Set down exactly the lines from the one containing "wet-ink signature. |" through the end of the records below, both included, and nothing else.

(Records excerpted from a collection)
◆ ◆ ◆ ◆ ◆
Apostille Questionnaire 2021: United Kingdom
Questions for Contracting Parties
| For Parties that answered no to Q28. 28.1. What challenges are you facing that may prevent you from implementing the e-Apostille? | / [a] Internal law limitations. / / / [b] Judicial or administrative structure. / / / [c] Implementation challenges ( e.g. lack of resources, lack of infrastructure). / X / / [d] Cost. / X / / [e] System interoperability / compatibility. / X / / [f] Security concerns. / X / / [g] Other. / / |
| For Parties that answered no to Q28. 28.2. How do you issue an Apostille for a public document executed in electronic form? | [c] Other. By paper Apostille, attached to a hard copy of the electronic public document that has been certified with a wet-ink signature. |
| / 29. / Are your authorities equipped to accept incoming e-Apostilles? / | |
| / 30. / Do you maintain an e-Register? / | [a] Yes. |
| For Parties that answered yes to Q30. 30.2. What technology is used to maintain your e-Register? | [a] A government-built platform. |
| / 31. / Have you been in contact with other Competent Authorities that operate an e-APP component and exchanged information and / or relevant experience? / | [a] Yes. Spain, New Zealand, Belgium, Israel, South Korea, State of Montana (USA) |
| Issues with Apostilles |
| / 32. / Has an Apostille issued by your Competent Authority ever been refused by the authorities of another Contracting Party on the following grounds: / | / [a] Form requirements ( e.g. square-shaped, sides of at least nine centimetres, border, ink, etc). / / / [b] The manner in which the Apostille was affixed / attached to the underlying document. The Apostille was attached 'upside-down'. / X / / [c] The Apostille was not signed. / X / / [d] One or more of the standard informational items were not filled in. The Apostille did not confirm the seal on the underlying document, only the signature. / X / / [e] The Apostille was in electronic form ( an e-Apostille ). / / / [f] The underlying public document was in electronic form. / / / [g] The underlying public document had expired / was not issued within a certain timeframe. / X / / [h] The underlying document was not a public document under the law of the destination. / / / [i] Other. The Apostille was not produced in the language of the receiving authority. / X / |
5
◆ ◆ ◆ ◆ ◆
**Exercise answer:**
| For Parties that answered no to Q28. 28.2. How do you issue an Apostille for a public document executed in electronic form? | [c] Other. By paper Apostille, attached to a hard copy of the electronic public document that has been certified with a wet-ink signature. |
| / 29. / Are your authorities equipped to accept incoming e-Apostilles? / | |
| / 30. / Do you maintain an e-Register? / | [a] Yes. |
| For Parties that answered yes to Q30. 30.2. What technology is used to maintain your e-Register? | [a] A government-built platform. |
| / 31. / Have you been in contact with other Competent Authorities that operate an e-APP component and exchanged information and / or relevant experience? / | [a] Yes. Spain, New Zealand, Belgium, Israel, South Korea, State of Montana (USA) |
| Issues with Apostilles |
| / 32. / Has an Apostille issued by your Competent Authority ever been refused by the authorities of another Contracting Party on the following grounds: / | / [a] Form requirements ( e.g. square-shaped, sides of at least nine centimetres, border, ink, etc). / / / [b] The manner in which the Apostille was affixed / attached to the underlying document. The Apostille was attached 'upside-down'. / X / / [c] The Apostille was not signed. / X / / [d] One or more of the standard informational items were not filled in. The Apostille did not confirm the seal on the underlying document, only the signature. / X / / [e] The Apostille was in electronic form ( an e-Apostille ). / / / [f] The underlying public document was in electronic form. / / / [g] The underlying public document had expired / was not issued within a certain timeframe. / X / / [h] The underlying document was not a public document under the law of the destination. / / / [i] Other. The Apostille was not produced in the language of the receiving authority. / X / |
5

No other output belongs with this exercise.